= Beginning of Section =
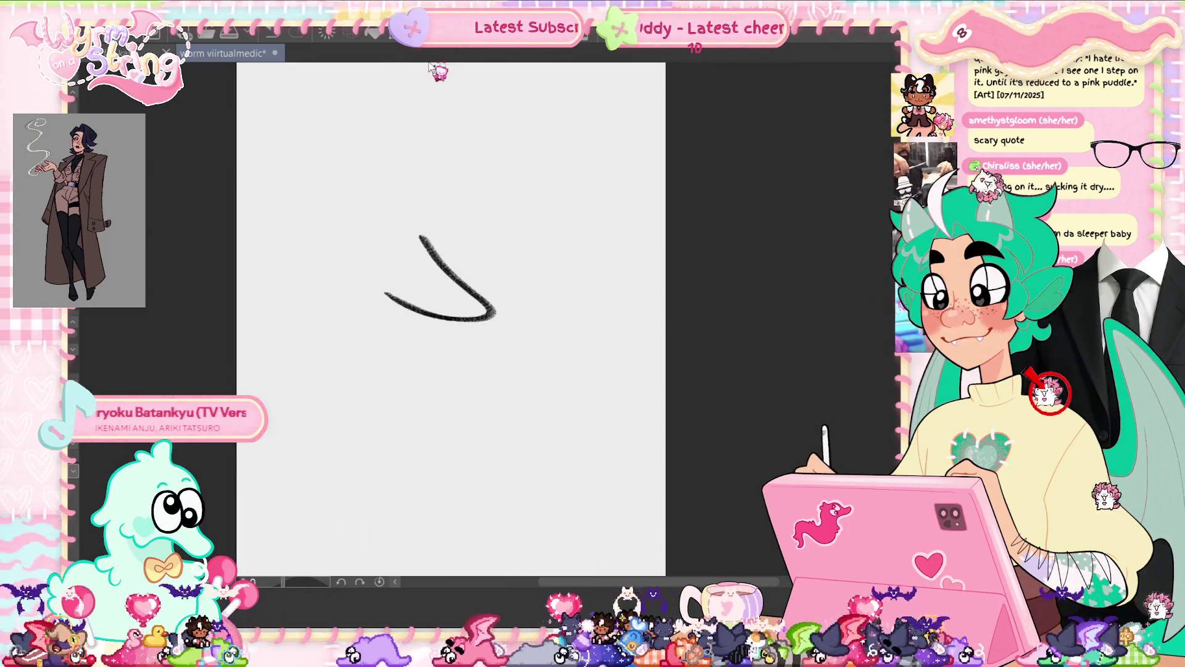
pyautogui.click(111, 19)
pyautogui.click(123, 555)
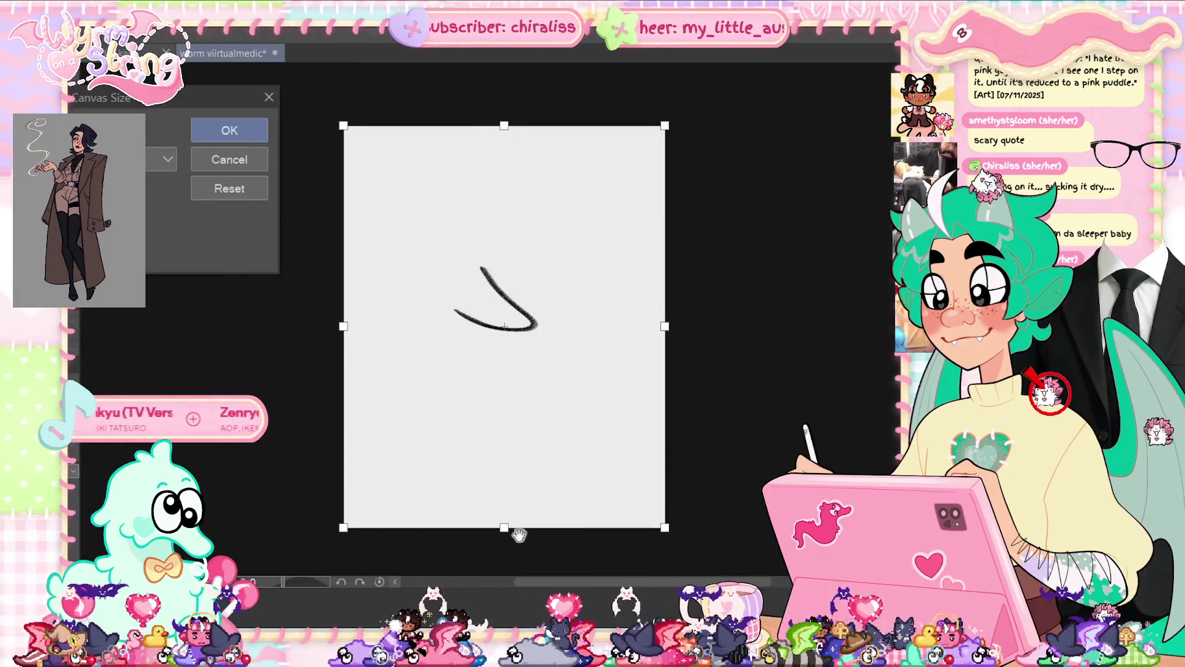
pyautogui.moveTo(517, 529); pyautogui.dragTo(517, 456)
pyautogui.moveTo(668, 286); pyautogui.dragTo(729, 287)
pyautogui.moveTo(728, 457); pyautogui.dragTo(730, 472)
= End of Section =
**How to complete this task:**
No pictures belong in the output. Restate word for word only the lines from the one containing "pyautogui.click(123, 555)" to the end of the entries above.

**Response area:**
pyautogui.click(123, 555)
pyautogui.moveTo(517, 529); pyautogui.dragTo(517, 456)
pyautogui.moveTo(668, 286); pyautogui.dragTo(729, 287)
pyautogui.moveTo(728, 457); pyautogui.dragTo(730, 472)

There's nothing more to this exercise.